Activist files court motion to address lingering oil spill

Elizabeth Bluemink

A longtime Alaska activist asked a federal judge this week to force Exxon Mobil Corp. to pay millions requested by state and federal governments four years ago to remove oil that persists on beaches from the company's 1989 tanker spill in Prince William Sound.

The governments say the oil is degrading too slowly and continues to harm wildlife. However, since filing their joint $92 million claim in 2006, they haven't taken further steps to collect the cleanup money from Exxon.

"The story here is the mess and the lack of action," said the activist, Rick Steiner, who filed his court motion as an interested party to the governments' original legal settlement with Exxon in 1991. The governments' $900 million settlement reached 19 years ago was for resource damages caused by the massive spill, which killed thousands of birds and otters and hundreds of seals, eagles and other marine mammals.

This week, federal District Court Judge Russel Holland added Steiner as a party to the case. Steiner helped organize Alaska fishermen's emergency response to the 1989 Exxon Valdez spill and has worked for decades with citizen groups monitoring the oil industry.

The state and federal government have not responded yet to Steiner's motion. An Exxon spokeswoman said Thursday that it has "no merit."

The basis of Steiner's request is the 1991 settlement's "reopener" clause. This allowed the governments to claim an additional $100 million from Exxon later if there were unforeseen damages from the spill. Under pressure from Steiner and many others in Alaska, the governments filed for $92 million from Exxon in 2006.

But Exxon has long disputed the scientific studies that say wildlife is still harmed by residual oil on the beaches. The company says its own studies show otherwise.

A state attorney said Thursday the state doesn't plan to take further action on its reopener claim until it receives additional information on the effectiveness of cleanup techniques for residual oil. Those studies haven't begun yet.


In his motion, Steiner said he fears the governments won't collect the reopener money without prodding from Judge Holland.

He worried about the delay's impact on species that have not recovered. And, he said, it sets a bad precedent for a similar reopener provision that could be included in civil litigation over BP's Gulf of Mexico drill rig explosion and massive leak last summer.

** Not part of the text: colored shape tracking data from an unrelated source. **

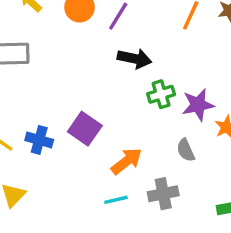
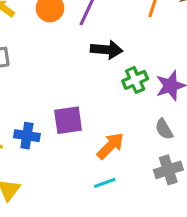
purple square: (85, 129) -> (68, 120), turned -36
gray cross: (163, 194) -> (168, 170), moved

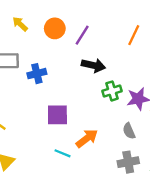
blue cross: (27, 136) -> (37, 74), moved, turned -30
cyan line: (105, 183) -> (63, 153), moved, turned 35

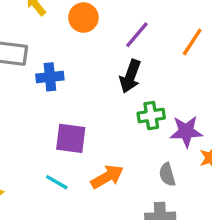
purple line: (82, 35) -> (137, 35), moved
black arrow: (93, 65) -> (130, 76), turned 90
cyan line: (63, 153) -> (57, 182), moved

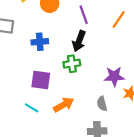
purple line: (137, 35) -> (84, 15), turned -60
blue cross: (50, 77) -> (40, 42), moved
green cross: (151, 116) -> (72, 64), moved

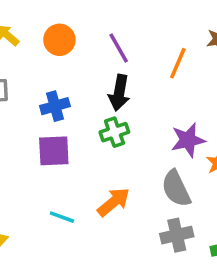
orange line: (119, 20) -> (178, 63), moved
purple square: (41, 80) -> (54, 151), moved
gray semicircle: (102, 104) -> (176, 189), size x1.5

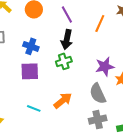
blue cross: (55, 106) -> (31, 46), turned 35

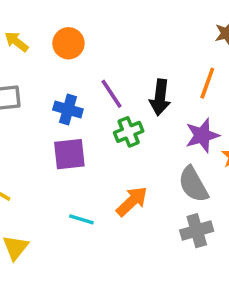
purple line: (67, 14) -> (112, 94), moved
orange line: (100, 24) -> (207, 83), moved
black arrow: (67, 39) -> (160, 97), moved

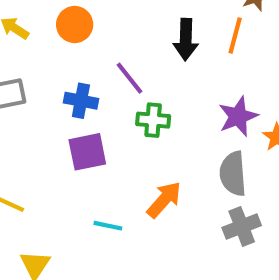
orange line: (207, 83) -> (235, 36), moved
black arrow: (160, 97) -> (186, 40), moved
green cross: (129, 132) -> (153, 120), turned 32
gray semicircle: (193, 184) -> (233, 174), turned 30

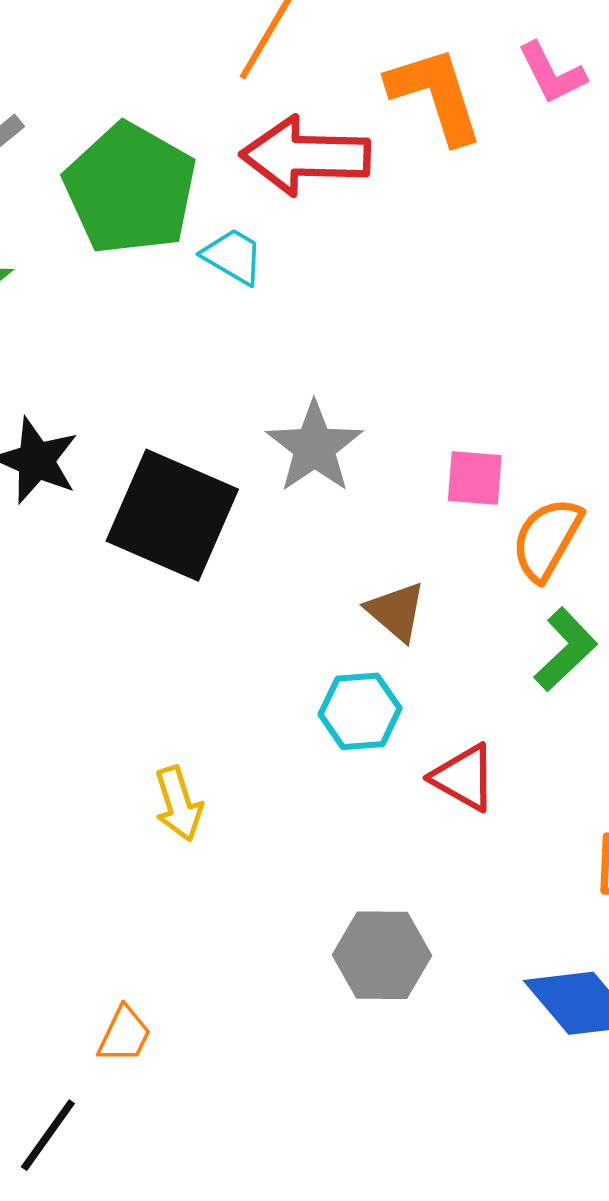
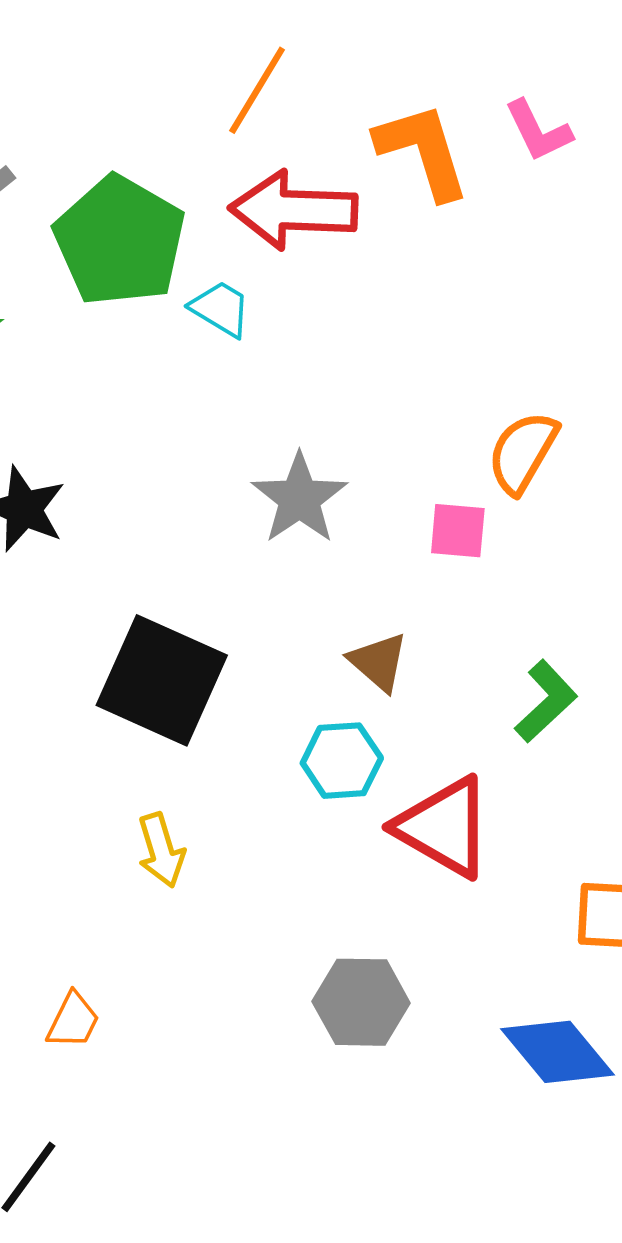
black square: (172, 515) -> (162, 680), moved
orange semicircle: (547, 539) -> (523, 452), moved
red triangle: (464, 777) -> (444, 827), size x1.5
orange trapezoid: (124, 1035) -> (73, 1021), moved

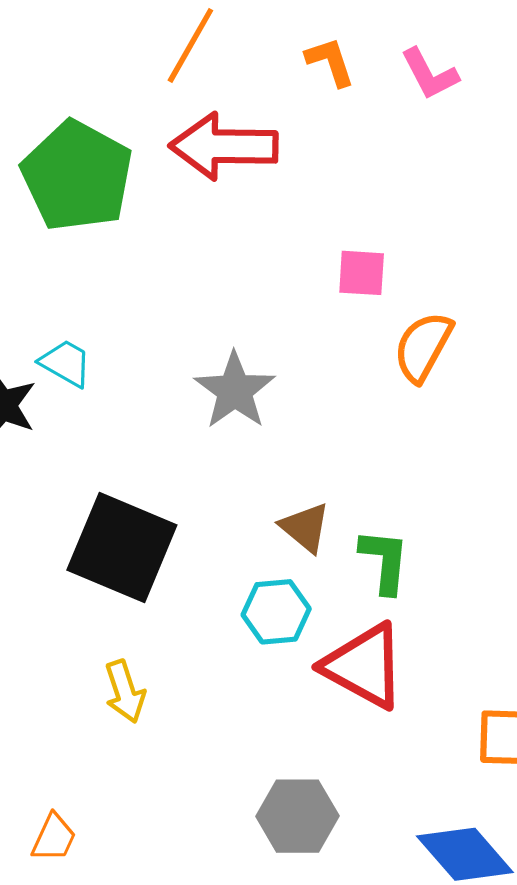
orange L-shape: (423, 151) -> (330, 62), moved, size x0.6
cyan trapezoid: (221, 309) -> (66, 363), moved
pink square: (458, 531) -> (362, 273), moved
green L-shape: (546, 701) -> (384, 561), moved, turned -40

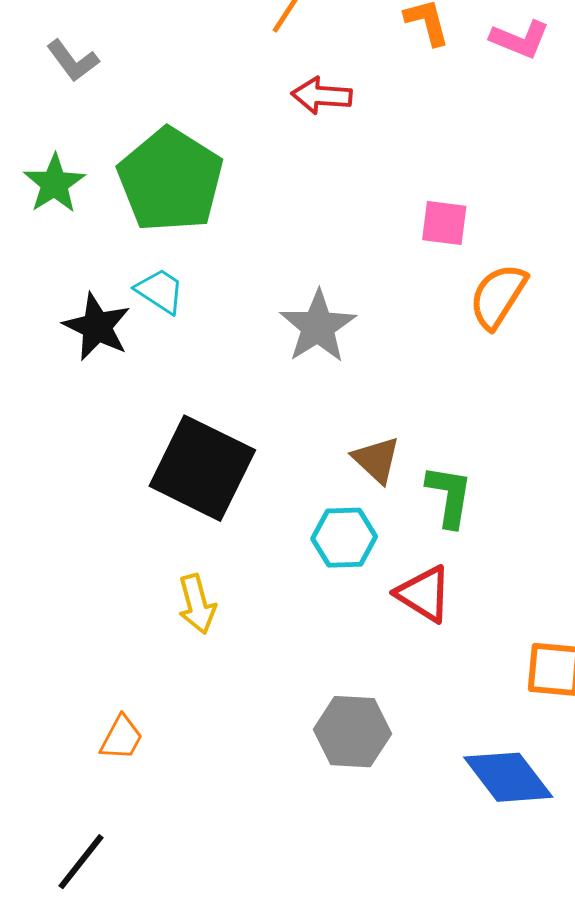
pink L-shape: (430, 74) -> (520, 39), turned -44
red arrow: (224, 146) -> (322, 96), size x0.6
green pentagon: (77, 176) -> (170, 180), moved
red triangle: (364, 666) -> (424, 594), size x0.7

"I'm advising the people down there to be careful about a reopener," Steiner said Thursday.

Craig Tillery, a state attorney, said the state is waiting for results from a pilot study on possible cleanup measures for the beaches.

He was referring to upcoming work overseen by the Exxon Valdez Oil Spill Trustee Council, which administers funds from the $900 million settlement to pay for oil-spill research, monitoring and restoration projects.

The council plans to fund research projects next year on the feasibility of removing lingering oil from Prince William Sound beaches. Findings must be presented to the council in the first part of 2012. The council is still accepting bids from researchers.

Tillery said Thursday that his impression that Exxon wants "to see it demonstrated that there's a reason to do something, that there is something you can do."

He said the state doesn't disagree with that reasoning. The state doesn't want to proceed with a cleanup that doesn't work or causes harm to the beaches, he said.

Steiner said he is skeptical that the governments ever intended to press for payment of their claim and undertake the cleanup work.